Hora GMT: 16/Marzo/2010 - 05:05

16/Marzo/2010 a las 10:45
No se como puede haber tanta ingenuidad o es qe unos se hacen, para facilitar las cosas y rendirle mas homenajes al todopoderoso qe hoy nos pisotea con su personalidad conflictiva,o se rijen por el lema de qe "si no puedes contra tu enemigo unete a el".

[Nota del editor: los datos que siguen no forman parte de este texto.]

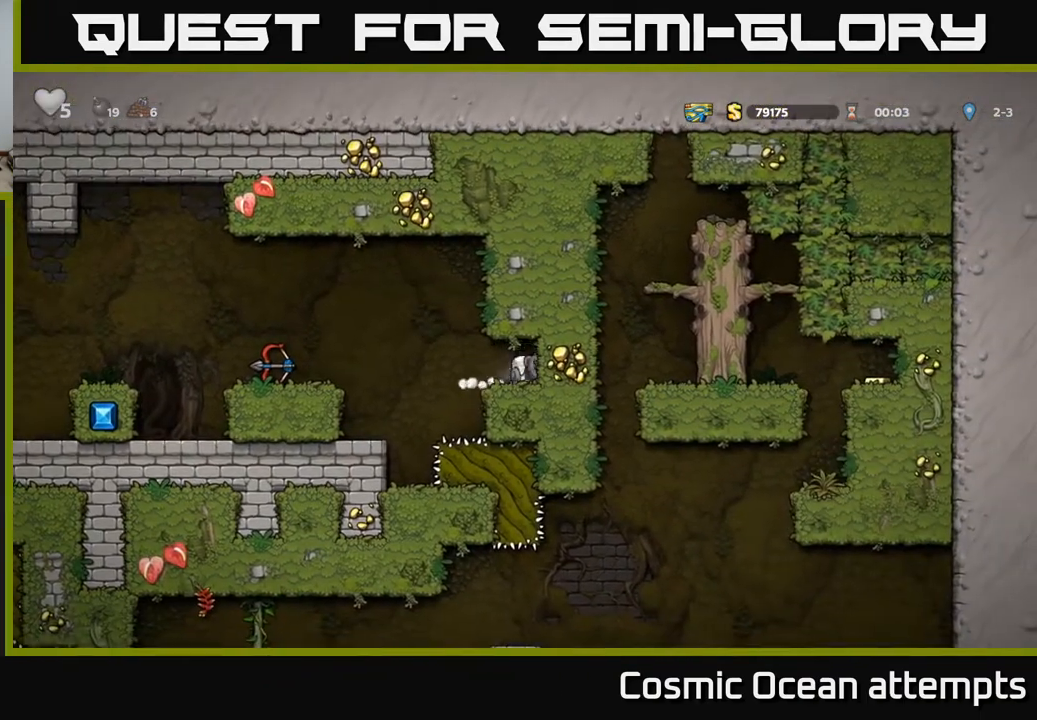
{"buttons": ["DPAD_LEFT"], "right_stick": "center", "events": [[33, "DPAD_DOWN", "up"], [67, "DPAD_LEFT", "down"], [67, "X", "up"], [233, "A", "down"], [383, "A", "up"]]}
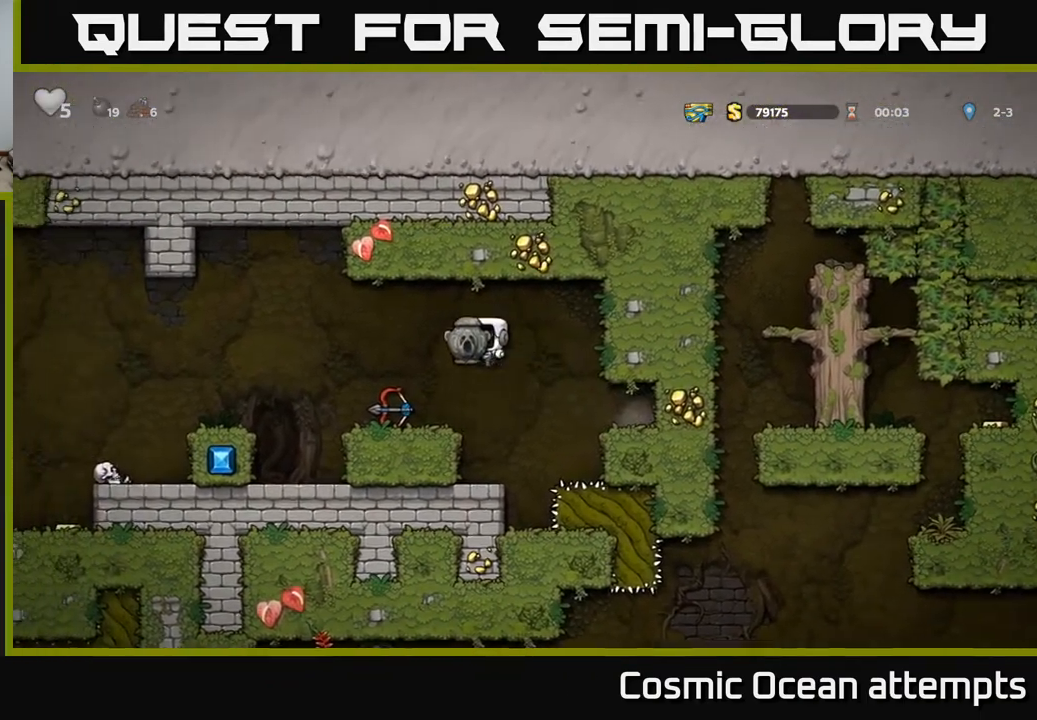
{"buttons": [], "right_stick": "center", "events": [[250, "A", "down"], [383, "A", "up"], [483, "DPAD_LEFT", "up"]]}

Esta acumulacion de poderes se veia venir, con el cuento de la creacion de participacion ciudadana,cuando se pregonaba por todos los costados qe ahora si el pueblo hiba a participar del conducimiento del pais, como sino lo conocieramos al qe sabemos,si su unico norte,obsecibo es seguirse adueñando de los qe mas puede,no ven qe tiene en cambio el a su conductor aqui cerqita,a hugorila,es facil,sigue el mismo caminar por el filo de la baldosa.
Ya hay una nueva casta de priviligiados, ya los veremos tambien andar en los 4x4, cuando estos ilustres desconocidos, hoy,chullo ternos,handan a pie pelado,ya los veremos elegantemente con trajes importados al muy estilo del fiscal,procurador o contralor,qe ni pian, qe hacen? qe investigan? si fueron designados para controlar la corrupcion,verdaderos complices de tanto entuerto
hojala hoy no sea una vez mas coartado mi derecho de expresion,el qe tanto defendemos,hasta qe sea de una vez cerrado el internet,como ocurre en venezuela
16/Marzo/2010 a las 17:06
Parece que el círculo se va cerrando y que aparece clara una dictadura, antecedente de la tiranía en que caeremos cuando el abuso del poder florezca en opresiones graves. Esto lo vimos y anticipamos quienes podemos interpretar los signos históricos del poder. Es verdad, señor Burbano, que seremos despojados de la ciudadanía porque otros la van a ejercer en nuestro nombre pero sin que hayamos consentido en darla. Pero también la historia nos enseña que los pueblos rechazan los abusos y esa esperanza no debe abandonarnos y entretanto trabajar por nuestras libertades.